## Предоставленный текст

********

Немцы хорошо понимали, что в 30-х годах главной фигурой в американской внешней политике был конечно же сам Рузвельт. В депешах постоянно встречались такие выражения: «политика Рузвельта», «расчеты Рузвельта», «тактика Рузвельта». В течение всего этого десятилетия президент США все больше и больше внимания уделял внешней политике, стремясь играть первую скрипку в мировых делах.
Более того, уже с 1934 года немецкие дипломаты в своих депешах начинают подчеркивать, что вся политика Рузвельта носит антинемецкий характер, поскольку он крайне враждебно относится к нацистскому режиму. Лютер в 1937 году телеграфировал, что действия Рузвельта не оставляют никаких сомнений, на чьей стороне он будет в случае начала войны. После разговора с Гилбертом, сотрудником американского посольства, консул Фрайтаг огорченно заметил, что «ни президент, ни миссис Рузвельт не любят Германию». В то же самое время «Нью-Йорк таймс» писала, что в дипломатических кругах Берлина к концу 1937 года Рузвельт считался «главным вдохновителем антинацистского движения», чем-то вроде «вильсоновского ускорителя на спусковом крючке»[42].
Когда Дикхофа попросили прокомментировать заявление Кеннеди о том, что Рузвельт на самом деле не испытывает никакой враждебности к немцам, а просто неправильно информирован, Дикхоф сразу же заявил, что все это не соответствует действительности. Кеннеди был политиком, и его заявления о том, что он лучше знает Рузвельта, были самым обыкновенным политическим ходом. Дикхоф настаивал, что в основе антинемецкой политики Рузвельта лежит его собственная неприязнь к нацистам, а вовсе не дезинформация.
Тем не менее Рузвельта можно назвать умеренным политиком по сравнению с некоторыми другими общественными деятелями Америки, такими как секретарь казначейства Генри Моргентау и секретарь министерства внутренних дел Гарольд Икес. Антинемецкий настрой Икеса отмечал еще в 1934 году Лютер («глубокая неприязнь, самая настоящая ненависть к нам»). В тот год страстные речи Икеса стали причиной нескончаемых нот протеста, которыми немецкий посол засыпал Госдепартамент. Сообщалось, что Гитлера «ужасно раздражали» речи Икеса, а в начале 1939 года он даже упомянул его имя в своем выступлении.

********

## Исходные данные
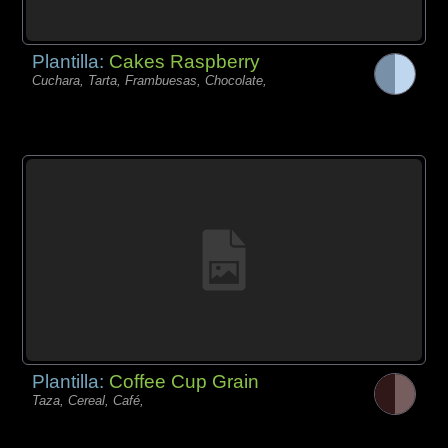
Plantilla:
Cakes Raspberry
Cuchara, Tarta, Frambuesas, Chocolate,
Plantilla:
Coffee Cup Grain
Taza, Cereal, Café,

********

В каком году, согласно тексту о Рузвельте и немецких дипломатах, Лютер отметил антинемецкий настрой Икеса?

В 1934 году.